Under the laboratory conditions described in Section 4.1, NExT-ERA, NExT-ARMA, Data-Driven SSI (SSI-DATA) [34], Covariance-Driven SSI (SSI-COV) [35], frequency and spatial domain decomposition (FSDD) [36], and other methods are used to identify the modal parameters of the data 1, and the results are compared with the proposed method. Obviously, the natural frequencies identified by the proposed method are consistent with the expected output, so the recognition accuracy of the proposed method is higher than other methods (as shown in Figure 8). The damping is greatly affected by the external noise, and the recognition results of the proposed method are similar to NExT-ARMA method and FSDD method (as shown in Figure 9). The modal shape is consistent with the actual situation (as shown in Figure 10). Mode is the natural vibration characteristic of the structure. Each mode has a specific natural frequency, damping ratio, and modal shape, so the modal parameters of the structure will not change due to different excitations. Nevertheless, taking EFDD and FSDD as examples, there are modal leakages and false modes in parameter identification of the data 2 and the data 3 (as shown in Figure 11), and the results are inconsistent with the data 1, thereby suggesting that the conventional OMA method is not suitable for non-white noise excitation.

In order to test the performance of the proposed method, different network structures are used to train and test the same data, and the data includes data 1, data 2, and data 3. More specifically, Model 1 means that the data is not processed by RDT, but directly trained by RNN. Model 2 means that the data is not processed by RDT but directly trained by the encoder LSTM.

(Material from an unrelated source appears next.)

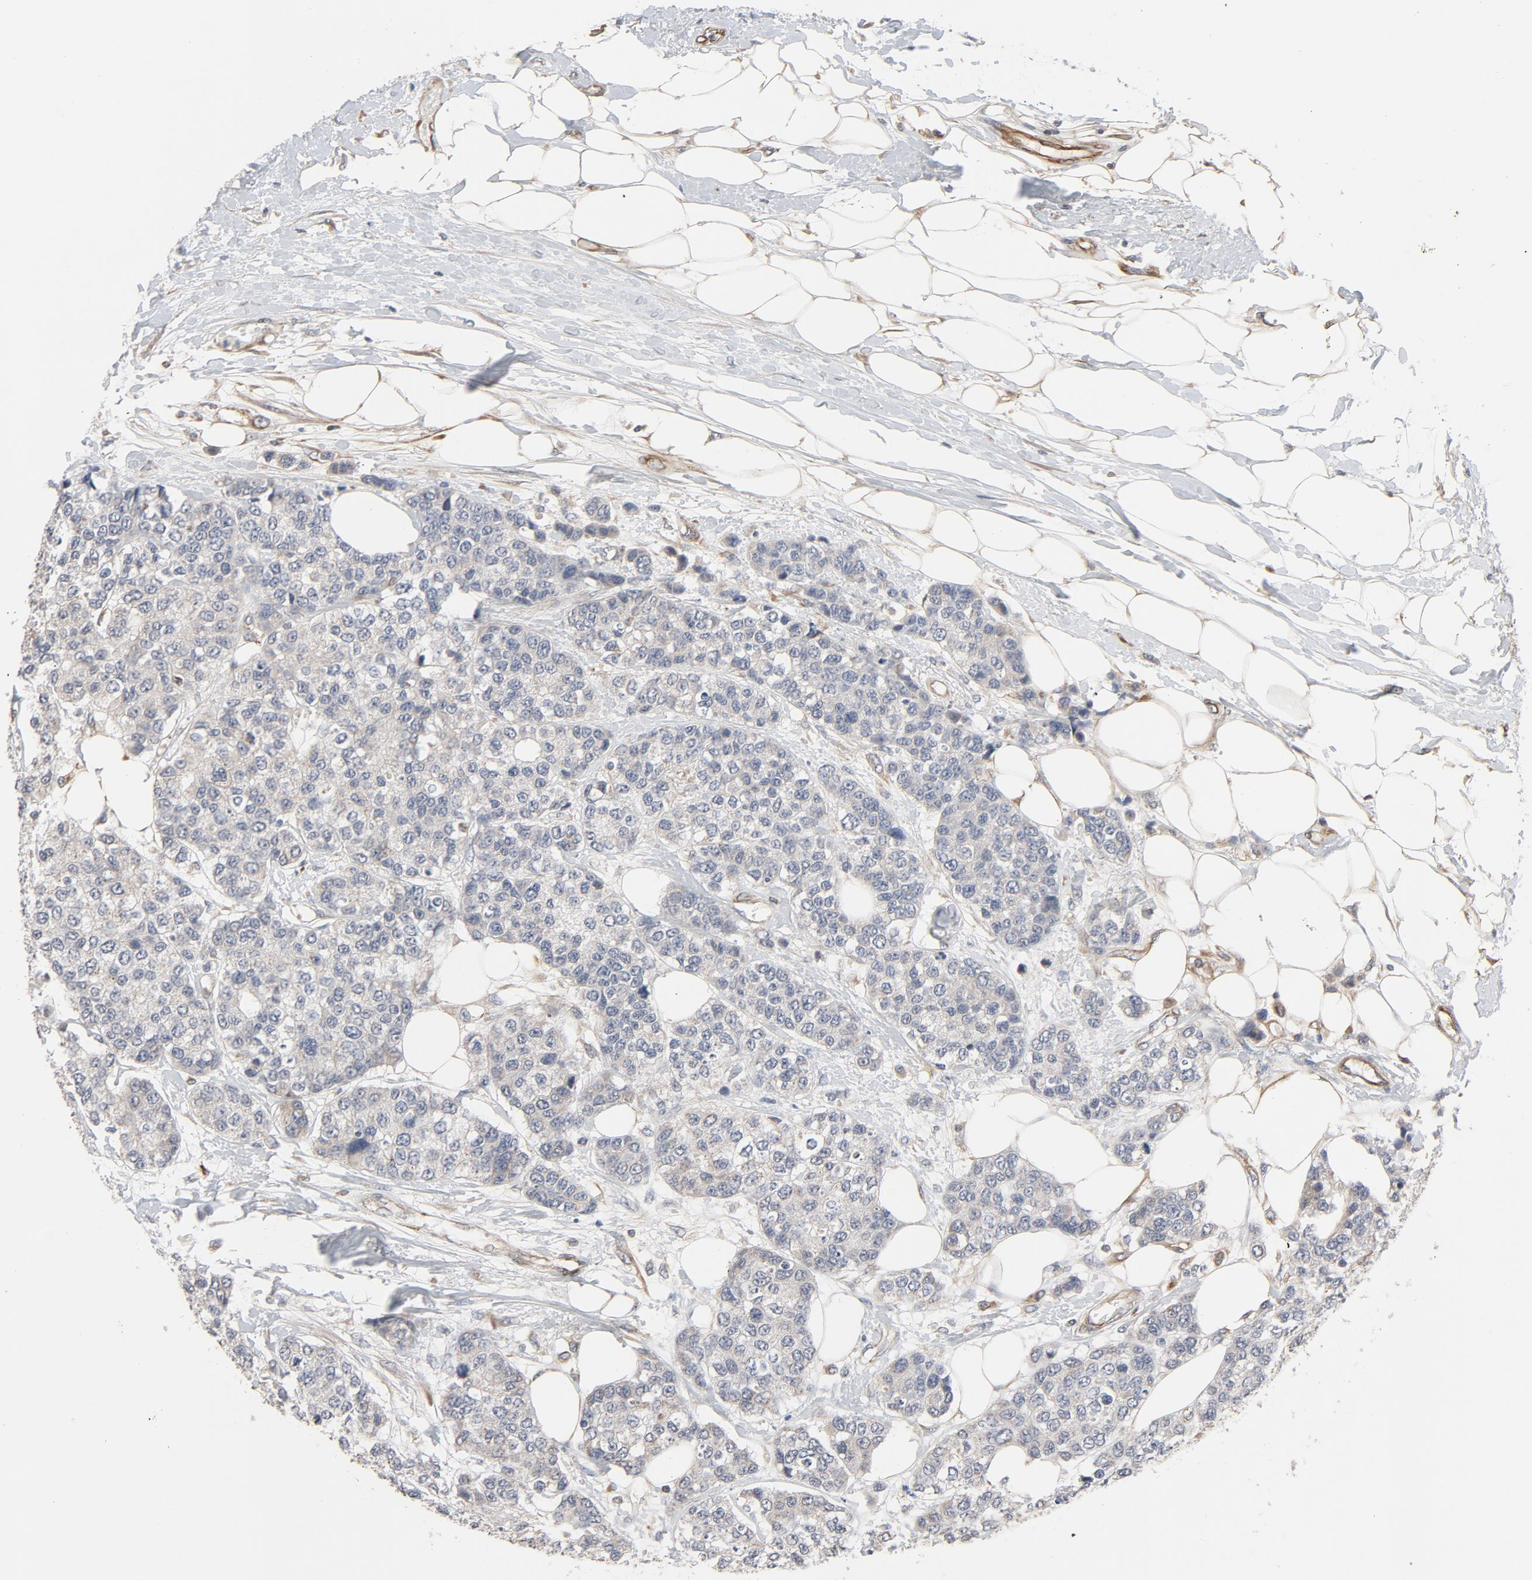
{"staining": {"intensity": "weak", "quantity": "<25%", "location": "cytoplasmic/membranous"}, "tissue": "breast cancer", "cell_type": "Tumor cells", "image_type": "cancer", "snomed": [{"axis": "morphology", "description": "Duct carcinoma"}, {"axis": "topography", "description": "Breast"}], "caption": "This is an immunohistochemistry image of human invasive ductal carcinoma (breast). There is no expression in tumor cells.", "gene": "TRIOBP", "patient": {"sex": "female", "age": 51}}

Obviously, Model 1 has obvious bulge in step 17, and Model 2 has obvious bulge in step 25, which indicates that these network training effects are not good (as shown in Figure 12). Fortunately, the loss function of the proposed method is smooth, and the results are consistent with Figure 8, which shows that the network training effect is good and the modal parameter identification accuracy of the data is high. As well in the loss function of the proposed method, the MSE of the first 10 steps is greatly reduced, and it is close to the optimal value in the 20 steps, reaching 10^{-5} orders of magnitude in the 50th step and the 100th step, which shows that the proposed method has a fast convergence rate. As mentioned earlier, the proposed method has strong generalization ability.

#### 5. Conclusion

An adaptive operational modal analysis method using transformer encoder and LSTM is proposed and has been applied to extract the mode from the acceleration response of cantilever beam model. Simulation and experimental results show that the proposed method has the advantages of strong anti-noise ability, fast convergence, and high accuracy, which provides a new method for the application of modal analysis in engineering.
(a)In the simulation, the proposed method is used to identify the response data with noise of different SNR, and the results are the same, which proves that the method has strong anti-noise ability.(b)In the experiment, different treatment methods are used for the beam, and the recognition results show that the proposed method is the best. Furthermore, in the loss function of the proposed, the first 10 steps decay rapidly and approach the optimal value at 20 steps, and the MSE of the 50th and 100th steps is in the order of 10^{-5}, which shows that the proposed method has a fast convergence rate.(c)In the experiment, compared with other conventional methods, the proposed method has higher recognition accuracy for the data 1. In addition, the result of the data recognition by the proposed method is consistent with that of the data 1, and the convergence speed is fast, which shows that the method has strong generalization ability.

#### Data Availability

The data used to support the findings of this study are available from the corresponding author upon request.

#### Conflicts of Interest

The authors declared no potential conflicts of interest with respect to the research, authorship, and/or publication of this article.

#### Acknowledgments

This work was supported by the Priority Academic Program Development of Jiangsu Higher Education Institutions (PAPD).